En la primera carta cifrada que escribió a Ada después de aquel episodio, Van le preguntaba si Córdula de Prey no era, por casualidad, la lezbianochkade la que ella había hablado con un sentimiento de culpabilidad tan poco necesario: antes me sentiría celoso de tu manita. Ada contestó: «¡Qué tontería! No mezcles en nuestros asuntos a esa ridícula chica.» Pero Van no quedó del todo convencido, a pesar de que aún ignoraba con cuánto entusiasmo podía Ada cultivar la mentira cuando se trataba de encubrir a un cómplice.

El reglamento del colegio de Ada era estricto y anticuado hasta lindar con lo demencial, pero recordaba a la nostálgica Marina el Instituto Ruso de Doncellas Nobles de Yukonsk, donde en otros tiempos había estado interna, y donde no había dejado de infringir las reglas con infinitamente más facilidad y éxito de lo que Ada, Córdula o Grace, infringían las de Brownhill. Tres o cuatro veces por trimestre se daban en la Sala de Recepción de la Directora unos horribles tés durante los cuales las chicas podían ver a muchachos que mordisqueaban pastas.
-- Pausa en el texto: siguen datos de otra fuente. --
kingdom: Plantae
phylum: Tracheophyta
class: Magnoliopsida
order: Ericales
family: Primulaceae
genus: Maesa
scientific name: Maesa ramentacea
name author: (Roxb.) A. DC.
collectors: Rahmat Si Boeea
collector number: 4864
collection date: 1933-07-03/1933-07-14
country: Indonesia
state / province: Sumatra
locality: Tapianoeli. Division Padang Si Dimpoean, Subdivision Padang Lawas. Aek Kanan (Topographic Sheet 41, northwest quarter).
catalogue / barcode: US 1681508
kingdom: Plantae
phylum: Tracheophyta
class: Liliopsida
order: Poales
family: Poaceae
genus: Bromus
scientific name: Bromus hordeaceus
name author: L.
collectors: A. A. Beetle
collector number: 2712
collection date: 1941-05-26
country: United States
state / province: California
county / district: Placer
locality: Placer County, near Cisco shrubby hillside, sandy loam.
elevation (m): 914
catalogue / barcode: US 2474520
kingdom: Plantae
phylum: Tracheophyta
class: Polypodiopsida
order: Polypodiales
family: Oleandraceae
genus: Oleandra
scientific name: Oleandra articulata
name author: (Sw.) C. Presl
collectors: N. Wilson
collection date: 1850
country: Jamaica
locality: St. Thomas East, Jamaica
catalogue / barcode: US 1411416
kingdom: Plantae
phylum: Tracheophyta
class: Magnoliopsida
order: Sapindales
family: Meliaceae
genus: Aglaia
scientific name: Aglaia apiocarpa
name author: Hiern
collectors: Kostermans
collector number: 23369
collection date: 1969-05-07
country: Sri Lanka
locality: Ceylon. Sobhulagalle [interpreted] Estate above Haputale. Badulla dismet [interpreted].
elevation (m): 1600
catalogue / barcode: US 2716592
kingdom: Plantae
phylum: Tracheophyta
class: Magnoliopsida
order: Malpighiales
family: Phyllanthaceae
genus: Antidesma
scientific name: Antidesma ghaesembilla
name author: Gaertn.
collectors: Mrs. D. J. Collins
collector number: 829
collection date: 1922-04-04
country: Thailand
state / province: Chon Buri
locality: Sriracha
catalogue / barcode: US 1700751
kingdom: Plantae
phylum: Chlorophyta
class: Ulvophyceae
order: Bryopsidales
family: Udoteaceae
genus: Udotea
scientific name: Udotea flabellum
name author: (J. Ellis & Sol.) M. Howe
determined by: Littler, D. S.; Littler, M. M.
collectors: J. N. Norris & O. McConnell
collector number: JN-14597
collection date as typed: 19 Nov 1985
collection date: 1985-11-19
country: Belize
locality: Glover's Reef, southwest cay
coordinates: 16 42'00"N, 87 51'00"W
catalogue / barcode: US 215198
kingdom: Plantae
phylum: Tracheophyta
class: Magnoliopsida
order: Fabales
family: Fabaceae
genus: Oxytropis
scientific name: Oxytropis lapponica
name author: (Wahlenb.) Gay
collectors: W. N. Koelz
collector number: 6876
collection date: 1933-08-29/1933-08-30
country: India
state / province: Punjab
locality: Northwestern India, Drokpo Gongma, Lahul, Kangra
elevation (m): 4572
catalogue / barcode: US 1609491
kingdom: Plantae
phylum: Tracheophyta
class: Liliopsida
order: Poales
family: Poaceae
Un domingo cada tres semanas las chicas de doce y trece años estaban autorizadas a citar a hijos de buenas familias en una chocolatería próxima al internado, siempre que fueran acompañadas por una mayor, de irreprochable moralidad.

Van se armó de valor y resolvió ver a Ada de aquel modo. Contaba con su varita mágica para transformar en cuchara o en nabo a cualquier joven carabina que se presentase a su vista. Según el reglamento de Brownhill, las madres de las jóvenes víctimas debían autorizar la cita con un mínimo de quince días de anticipación. La directora de Brownhill, la melosa Miss Cleft, llamó a Marina por teléfono y recibió la respuesta de que Ada no necesitaba a nadie que le llevase la cesta para salir con su primo después de haber pasado el verano paseando juntos y a solas de la mañana a la noche.

—Precisamente —replicó Miss Cleft —dos jóvenes que se pasean juntos se parecen lo más posible a esos rosales trepadores que tienden a enlazarse. Y la espina está siempre cerca del capullo.

—¡Pero si son prácticamente hermana y hermano! —exclamó Marina, pensando, como mucha gente tonta que «prácticamente» opera en los dos sentidos: atenúa la veracidad de una afirmación y concede a la perogrullada el prestigio de la verdad.

—Eso no hace sino agravar el peligro —opinó Miss Cleft—; pero transijamos. Pediré a la querida Córdula que haga el tercio. Es una admiradora de Ivan y adora a Ada; de modo que sólo puede ayudar a «subir el pastel» (broma de cuaresma ya muy gastada en la época).

—¡Señor, qué figli-migli!—dijo Marina, cuando hubo colgado.

Van, con sombrío humor, y no sabiendo bien qué giro iban a tomar los acontecimientos (algo de presciencia estratégica le hubiera ayudado a soportar la prueba), esperaba a Ada en la vía de acceso al colegio, una alameda triste en cuyos charcos se reflejaban un cielo hosco y la tapia de un campo de hockey. A pocos pasos de él, otro bachiller de la localidad, compañero de espera, aguardaba, todo emperifollado, ante la puerta. Van iba a tomar de nuevo el camino de la estación cuando vio aparecer a Ada... y a Córdula. ¡Qué estupenda sorpresa! Las recibió con una dudosa cordialidad.